Tout ceci aurait induit la mise en place de "mesures disproportionnées et discriminatoires", limitant la liberté et l'autonomie décisionnelle des résidents. Amnesty s'inquiète en outre "d'informations indiquant un recours accru aux moyens de contention mécaniques et chimiques à l'encontre de personnes âgées atteintes de démence". 

L’isolement social imposé aux résidents, par mesure de précaution contre le virus, a souvent été néfaste au bien-être des seniors, constate encore Amnesty. "Nous avons entendu quelqu’un dire que sa mère avait davantage pleuré ces 5 derniers mois que pendant les 50 dernières années", racontait Anne Claeys dans l’émission "De ochtend" (Radio 1). 

Mathieu Vandenbulcke, professeur en psychiatrie gériatrique, indique que l’isolement "mène à un sentiment de solitude. Il accroit le risque de peur, de dépression et de psychoses. Ces affections psychiatriques sont dangereuses. Une dépression grave à un âge avancé peut mettre la vie en danger".

Maxime Anciaux - All rights reserved

Communication chaotique

Amnesty dénonce aussi la communication chaotique et souvent peu claire émanant des divers gouvernements du pays, ainsi que le manque de contrôle par les services d’inspection. 

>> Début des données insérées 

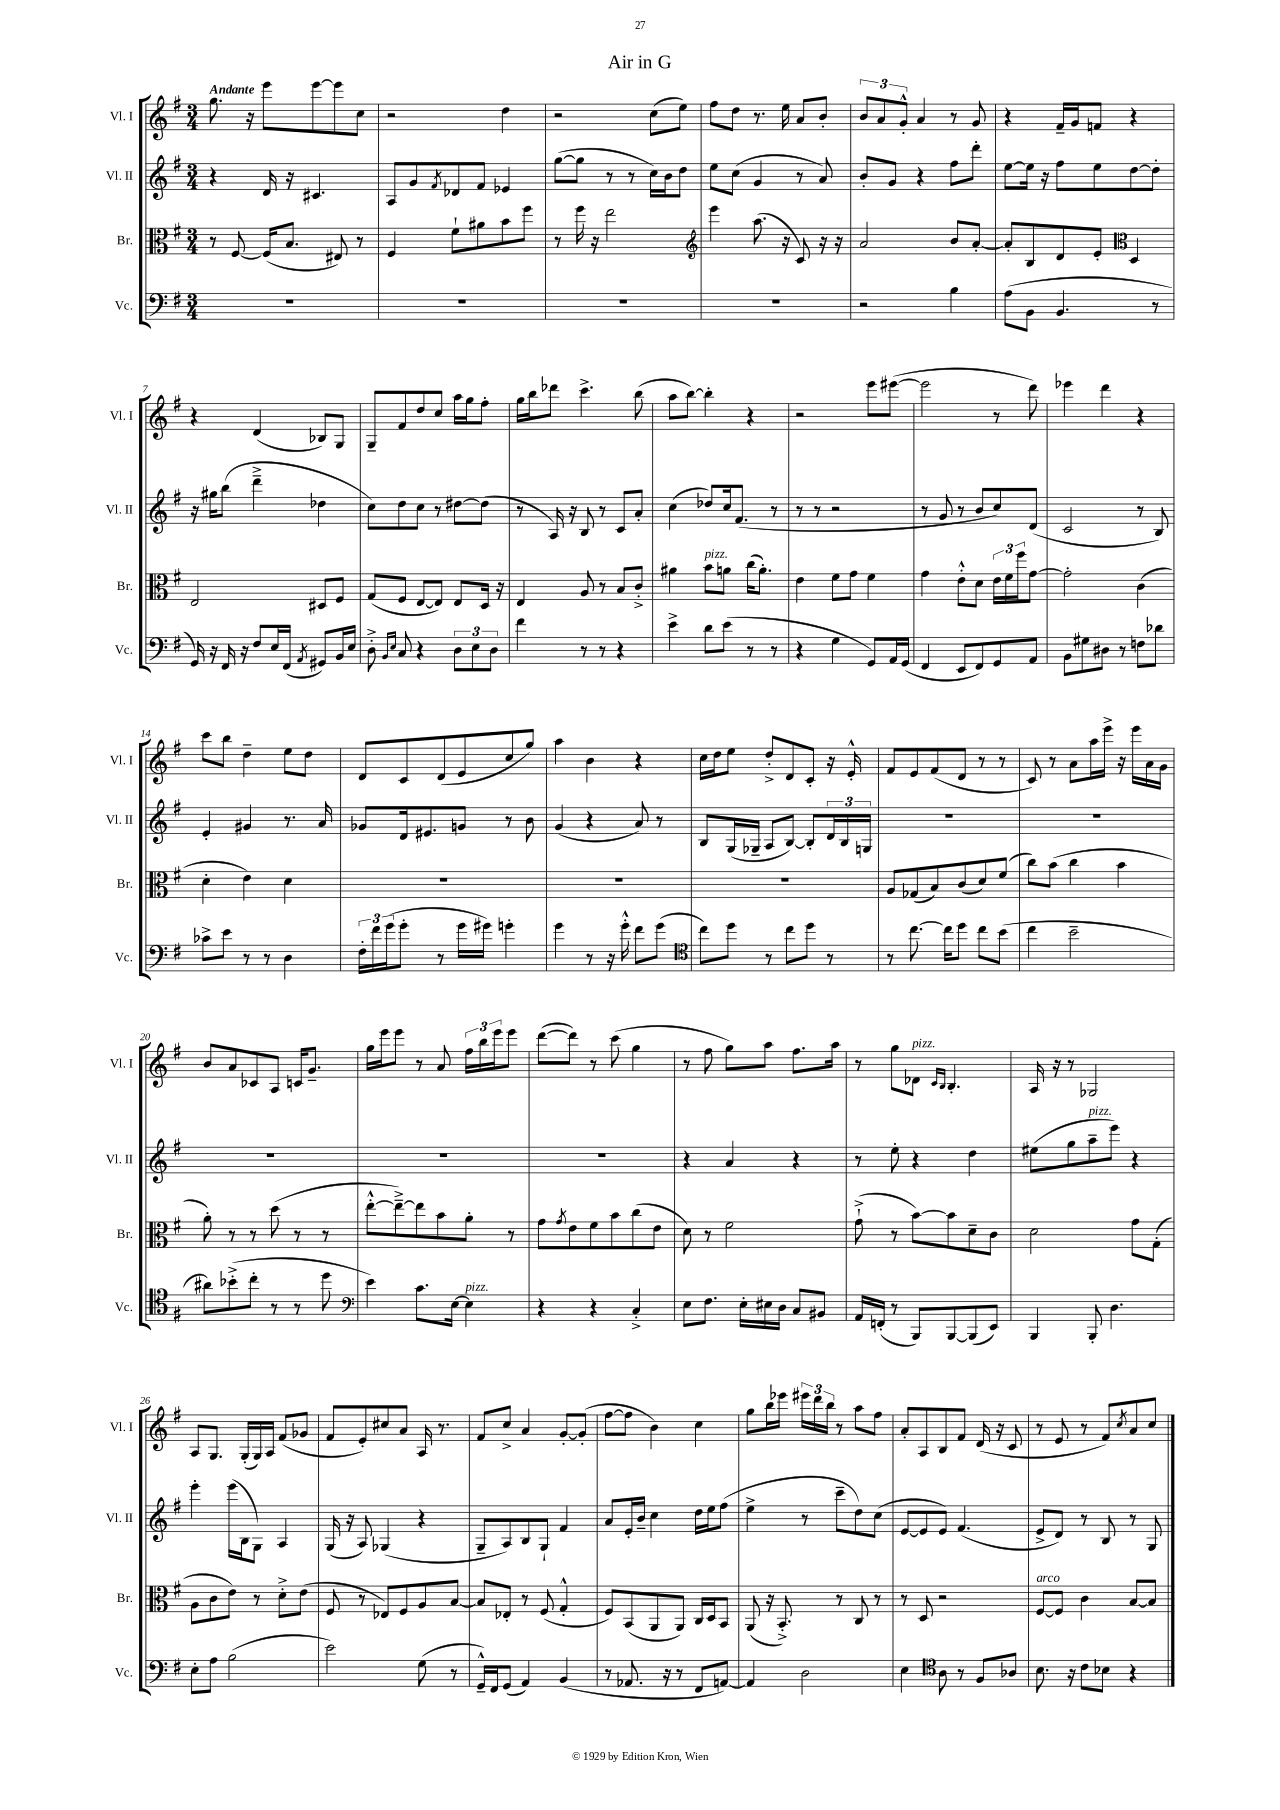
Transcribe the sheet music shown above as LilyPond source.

\header { title = "Air in G" }
<<
\new StaffGroup <<
\new Staff = "s0" \with { instrumentName = "Vl. I" shortInstrumentName = "Vl. I" } {
    \clef treble \key g \major \numericTimeSignature \time 3/4 \tempo "Andante"
    g''8. r16 e'''8 e'''8~ e'''8 c''8 |
    r2 d''4 |
    r2 c''8( e''8) |
    fis''8 d''8 r8. e''16 a'8 b'8-. |
    \tuplet 3/2 { b'8 a'8 g'8-.-^ } a'4 r8 g'8 |
    r4 fis'16-- g'16 f'8 r4 |
    r4 d'4( bes8) g8 |
    g8-- fis'8 d''8 c''8 a''16 g''16 fis''8-. |
    g''16 b''16 des'''8 c'''4.-> b''8( |
    a''8 b''8~) b''4-. r4 |
    r2 e'''8 eis'''8~( |
    eis'''2 r8 d'''8) |
    ees'''4 d'''4 r4 |
    c'''8 b''8 d''4-- e''8 d''8 |
    d'8 c'8 d'8( e'8 c''8 g''8) |
    a''4 b'4 r4 |
    c''16 d''16 e''8 d''8-.-> d'8 c'8-. r16 e'16-.-^ |
    fis'8 e'8 fis'8( d'8 r8 r8 |
    c'8) r8 a'8 a''16 e'''16-> r16 e'''16 a'16 g'16 |
    b'8 a'8 ces'8 a8 c'16 g'8.-- |
    g''16 e'''16 e'''8 r8 a'8 \tuplet 3/2 { fis''16 b''16 e'''16 } e'''8 |
    d'''8~( d'''8) r8 c'''8( g''4 |
    r8 fis''8 g''8) a''8 fis''8. a''16 |
    r8 g''8 des'8^\markup { \italic "pizz." } \grace { c'16 b16 } b4.-. |
    a16 r16 r8 ges2 |
    a8 g8. g16-.( g16) a16 fis'8( ges'8 |
    fis'8 e'8-.) cis''8 a'8 a16 r8. |
    fis'8 c''8-> a'4 g'8~-. g'8-.( |
    fis''8~ fis''8 b'4) c''4 |
    g''8 b''16 ees'''16 \tuplet 3/2 { eis'''16 d'''16 b''16 } r8 a''8 fis''8 |
    a'8-. a8 b8 fis'8 d'16( r16 c'8 |
    r8 e'8 r8 fis'8) \acciaccatura { c''8 } a'8 c''8 \bar "|." |
}
\new Staff = "s1" \with { instrumentName = "Vl. II" shortInstrumentName = "Vl. II" } {
    \clef treble \key g \major \numericTimeSignature \time 3/4
    r4 d'16 r16 cis'4. |
    a8 g'8 \acciaccatura { fis'8 } des'8 fis'8 ees'4 |
    g''8~( g''8 r8 r8 c''16) b'16 d''8 |
    e''8 c''8( g'4 r8 a'8) |
    b'8-. g'8 r4 fis''8 d'''8-. |
    e''8~ e''16 r16 fis''8 e''8 d''8~ d''8-. |
    r16 gis''16 b''8( d'''4---> des''4 |
    c''8) d''8 c''8 r8 dis''8~ dis''8( |
    r8 a16) r16 b8 r8 c'8 a'8-. |
    c''4( des''8) c''16 fis'8.( r8 |
    r8 r8 r2 |
    r8 g'8 r8 b'8 c''8) d'8( |
    c'2 r8 b8) |
    e'4-. gis'4 r8. a'16 |
    ges'8 d'16 eis'8. g'8 r8 b'8 |
    g'4( r4 a'8) r8 |
    b8 g16( ges16-- a8 b8~) b8-. \tuplet 3/2 { d'16 b16 g16 } |
    R2. |
    R2. |
    R2. |
    R2. |
    R2. |
    r4 a'4 r4 |
    r8 e''8-. r4 d''4 |
    eis''8( g''8 a''8--^\markup { \italic "pizz." } e'''8) r4 |
    e'''4-. e'''16( b16 g8) a4 |
    g16( r16 a8) ges4( r4 |
    g8-- a8) b8 g8-! fis'4 |
    a'8 e'16-. b'16-- c''4 d''16 e''16 fis''8( |
    e''4-> r8 c'''8-- d''8) c''8( |
    e'8~ e'8 e'8) fis'4.( |
    e'8-> d'8) r8 b8 r8 g8 \bar "|." |
}
\new Staff = "s2" \with { instrumentName = "Br." shortInstrumentName = "Br." } {
    \clef alto \key g \major \numericTimeSignature \time 3/4
    r8 fis8~ fis16( b8. eis8) r8 |
    fis4 fis'8-! ais'8 b'8 fis''8 |
    r8 fis''16 r16 e''2 |
    \clef treble e'''4 a''8.( r16 c'8) r16 r16 |
    a'2 b'8 a'8~-. |
    a'8-. b8 d'8 e'8-. \clef alto d4 |
    e2 dis8 fis8 |
    g8( fis8 e8~ e8) e8 d16 r16 |
    e4 a8 r8 b8 c'8-.-> |
    ais'4 b'8^\markup { \italic "pizz." } a'8 c''16( a'8.-.) |
    e'4 fis'8 g'8 fis'4 |
    g'4 e'8-.-^ d'8 \tuplet 3/2 { e'16 fis'16 fis''16 } g'8~ |
    g'2-. c'4( |
    d'4-. e'4) d'4 |
    R2. |
    R2. |
    R2. |
    a8 ges8( b8) c'8( d'8) fis'8( |
    c''8) b'8( c''4 b'4 |
    a'8-.) r8 r8 d''8( r8 r8 |
    e''8~-.-^ e''8~--->) e''8 b'8 a'8-. r8 |
    g'8 \acciaccatura { g'8 } e'8 fis'8 b'8 c''8( e'8 |
    d'8) r8 fis'2 |
    g'8-!->( r8 b'8~) b'8 d'8-- c'8 |
    d'2 g'8 g8-.( |
    a8 c'8 e'8) r8 d'8-.-> e'8( |
    fis8 r8 ees8) fis8 a8 b8~ |
    b8 ees8-. r8 fis8( g4-.-^ |
    fis8) b,8( a,8 a,8) c16 d16 b,8 |
    a,8( r16 b,8.-.->) r8 c8 r8 |
    r8 d8 r2 |
    fis8~^\markup { \italic "arco" } fis8 c'4 b8~ b8 \bar "|." |
}
\new Staff = "s3" \with { instrumentName = "Vc." shortInstrumentName = "Vc." } {
    \clef bass \key g \major \numericTimeSignature \time 3/4
    R2. |
    R2. |
    R2. |
    R2. |
    r2 b4 |
    a8( b,8 b,4. r8 |
    g,16) r16 fis,16 r16 fis8 e16 fis,16( \acciaccatura { a,8 } gis,8) b,16 e16 |
    d8-.-> \grace { b,16 e16 } c8 r4 \tuplet 3/2 { d8 e8 d8 } |
    fis'4 r8 r8 r4 |
    e'4-> d'8 e'8( r8 r8 |
    r4 g4 g,8) a,16 g,16( |
    fis,4 e,8 fis,8) g,8 a,8 |
    b,8 gis8 dis8 r8 f8 des'8 |
    ces'8-> e'8 r8 r8 d4 |
    \tuplet 3/2 { fis16-. fis'16 g'16( } g'8-. r8 g'16 gis'16) g'4-. |
    g'4 r8 r16 g'16-.-^ fis'8 g'8( |
    \clef tenor c''8) d''8 r8 c''8 d''8 r8 |
    r8 c''8.~ c''16 d''8 c''8 b'8( |
    c''4 b'2-- |
    ais'8) bes'8-.->( c''8-. r8 r8 d''8 |
    \clef bass e'4) c'8. e16~ e4^\markup { \italic "pizz." } |
    r4 r4 c4-.-> |
    e8 fis8. e16-. eis16 d16 c8 bis,8 |
    a,16 f,16-.( r8 b,,8) b,,8~ b,,8( e,8) |
    b,,4 b,,8-. d4. |
    e8-. a8 b2( |
    e'2) g8( r8 |
    g,16---^) fis,16 g,8( a,4) b,4( |
    r8 aes,8. r16 r8 fis,8 a,8~) |
    a,4 d2 |
    e4 \clef tenor a8 r8 fis8 aes8 |
    b8. r16 c'8 bes8 r4 \bar "|." |
}
>>
>>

L'organisation rappelle que "la Belgique, au titre du Pacte international relatif aux droits économiques, sociaux et culturels qu'elle a signé et ratifié, est tenue de veiller à ce que les installations, biens et services de soins de santé soient disponibles en quantité suffisante, accessibles à tous sans discrimination aucune, acceptables pour tous, c'est-à-dire respectueuses de l'éthique médicale et culturellement appropriées, et de bonne qualité."

Sous-financement structurel

La coupole néerlandophone Zorgnet-Icuro affirme que le gouvernement flamand n’a toujours pas effectué d’investissements structurels supplémentaires pour les soins aux personnes âgées. "Le rapport d’Amnesty confirme ce que le secteur dénonce depuis des années : la norme actuelle en matière de personnel est absolument insuffisante", souligne la directrice Margot Cloet (photo). 

 L’ONG parle effectivement de sous-financement structurel qui mène à une pénurie de personnel soignant, alors que Zorgnet-Icuro a présenté en juin dernier une proposition de plan d’investissement de 10 ans à l’attention des autorités flamandes. Mais selon le secteur, ce plan se fait encore toujours attendre.

"Nous aurions pu faire d’autres choix"

Face au rapport d’Amnesty, l’Agence flamande Soins et Santé reconnait que "avec le recul, il apparait que d’autres choix auraient pu être faits. Mais avec les connaissances et les moyens dont nous disposions à l’époque nous avons bien fait les meilleurs choix", estimait son porte-parole Joris Moonens (photo) ce lundi au micro de Radio 1. 

Quelles leçons ont été tirées de la première vague de coronavirus ? Moonens estime que les maisons de repos et soins sont maintenant mieux préparées à la nouvelle vague de contaminations. Elles disposent de suffisamment de matériel de protection et de matériel de test. Elles peuvent aussi à nouveau tester leur personnel de façon préventive.

"Il y a maintenant des scénarios et des plans d’urgence disponibles. Les préparatifs sont meilleurs cette fois". Mais pour Moonens il n’y a qu’une solution: réduire le nombre de contaminations. "Au moment où le virus circule, on ne parvient pas à protéger hermétiquement les maisons de repos".